А Ю-Ю вдруг почти по-мужски нахмурился (совсем по-мужски у него бы не получилось, он был состарившимся ребенком):
– Не понимаю, о какой Люси ты говоришь. Вздор. Нет никакой Люси!
Вышла почти семейная сцена. Все куда-то медленно дрейфовало. И под предлогом кизилового варенья Лиза наконец-то освободилась от его горячечного тепла – однако тепло никуда не делось, – встала, открыла полку:
– Про Люси-шимпанзе. Почему ее сначала удочерили, а потом отправили в лес?
Он молчал и смотрел, как она поправляет волосы, как начинает под пристальным взглядом краснеть, как выплюхивает в большую чашку варенье, слизывает его с пальца. Слизывает и ощущает, как стена – ведь ее только что окружала стена – идет мелкими трещинами.
– Я тебе говорила, что у меня есть бойфренд? И что мы летом, наверно, поженимся, – голос тоже зачем-то дрожит и осыпается штукатуркой.
А Ю-Ю почему-то встает, берет ликер и бокалы:
– Так вот, про Люси. У тебя есть компьютер? Я вспомнил! Пойдем.
Чтобы он не зашел в пустую Викешкину комнату, Лиза бросается следом:
– Здесь.
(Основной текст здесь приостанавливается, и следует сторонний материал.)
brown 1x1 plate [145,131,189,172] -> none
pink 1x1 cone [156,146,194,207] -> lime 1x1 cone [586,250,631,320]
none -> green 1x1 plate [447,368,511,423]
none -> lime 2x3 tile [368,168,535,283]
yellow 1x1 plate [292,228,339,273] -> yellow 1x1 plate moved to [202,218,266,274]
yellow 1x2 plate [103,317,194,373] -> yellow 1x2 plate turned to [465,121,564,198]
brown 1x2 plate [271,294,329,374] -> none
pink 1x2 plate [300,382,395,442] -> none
Сюда, – и заталкивает его к себе.
А ему остается лишь доиграть мизансцену:
– Тише. Тише. Разбудишь, – и мягко захлопнуть дверь: – Давай про Люси потом, давай про тебя, про венец эволюции… про веночек…
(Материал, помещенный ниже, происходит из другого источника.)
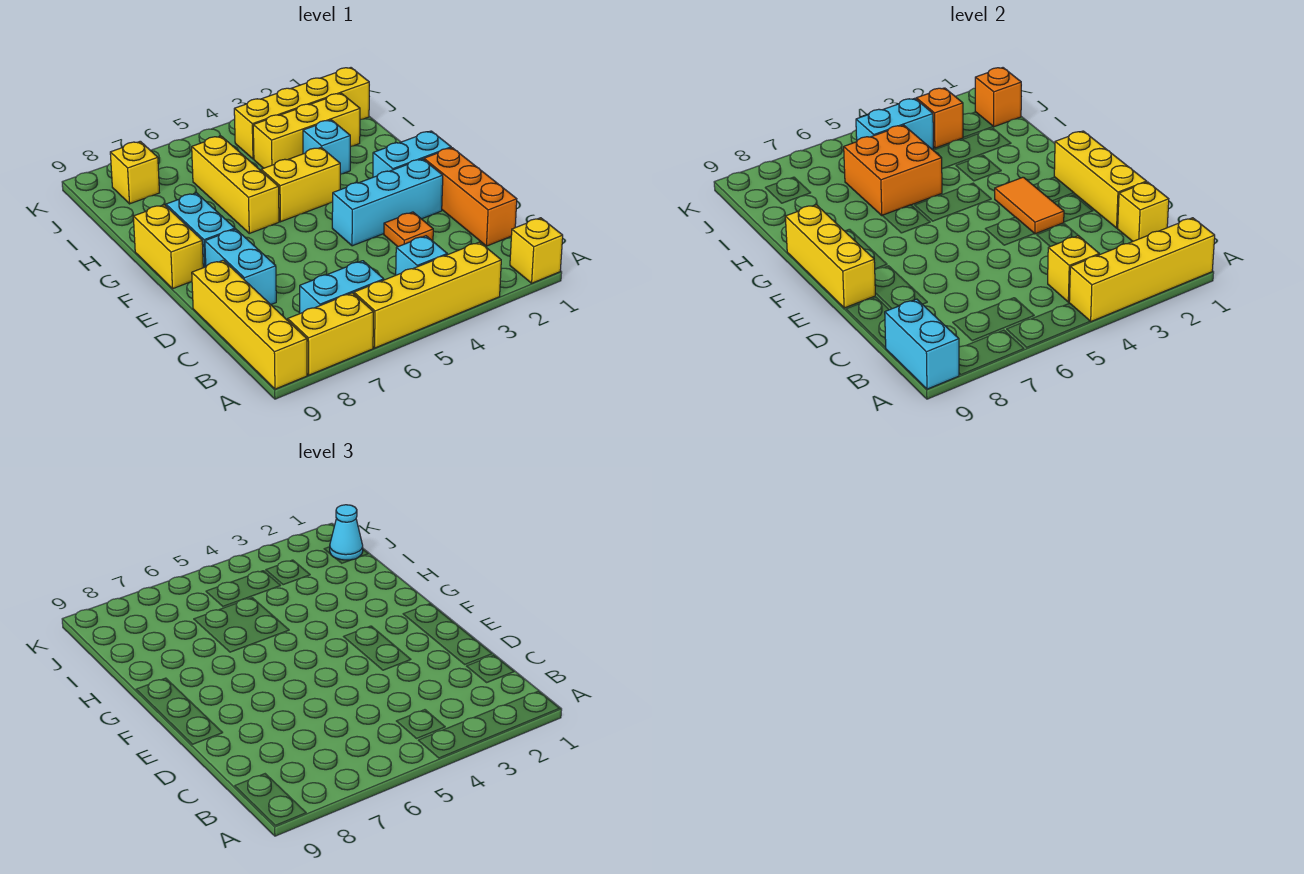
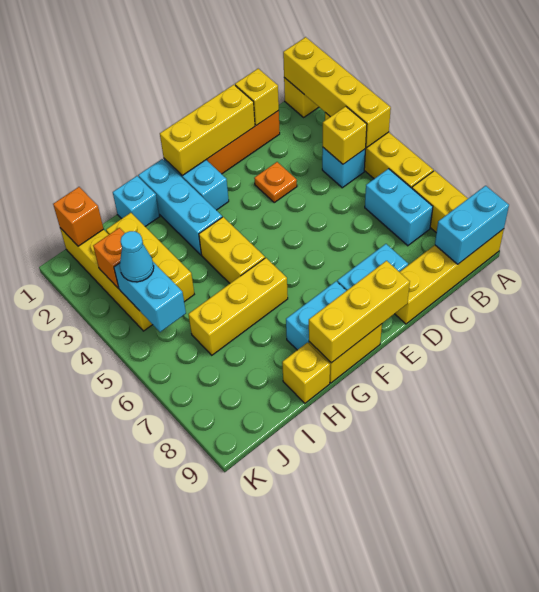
cyan 1x3 brick [332,159,443,246] -> cyan 1x3 brick moved to [138,159,222,255]
orange 1x2 tile [995,177,1064,234] -> none
cyan 1x1 brick [303,120,350,174] -> cyan 1x1 brick moved to [113,176,160,226]
orange 2x2 brick [844,125,942,216] -> none
cyan 1x1 cone [330,505,363,560] -> cyan 1x1 cone moved to [120,231,154,282]
yellow 1x1 brick [110,141,159,204] -> yellow 1x1 brick moved to [282,342,330,403]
Какое-то время Лиза хватается то за слова, то за мышку. Она все-таки включила комп, выдумав заслониться ребенком (нехорошо, но больше нечем) – тысячей его фоточек, рожиц, милых гримасок: это он в море, в первый раз и жутко боится… это он в самолете, ненастоящем, на ВВЦ, в моем детстве там было ВДНХ (помните, ой, то есть помнишь?), а теперь там открыли Дом бабочек, для Москвы там потрясающе круто… а Ю-Ю на это только дышал, а потом горячо сказал – горячо было шее, в которую он говорил, оттянув ворот свитера, – что еще они обязательно сфоткаются в музее палеонтологии, где он все им покажет-расскажет, потому что Викентий сейчас в идеальном для этого возрасте – возрасте потрясений. Лиза подумала: как и я! Или это она подумала уже утром?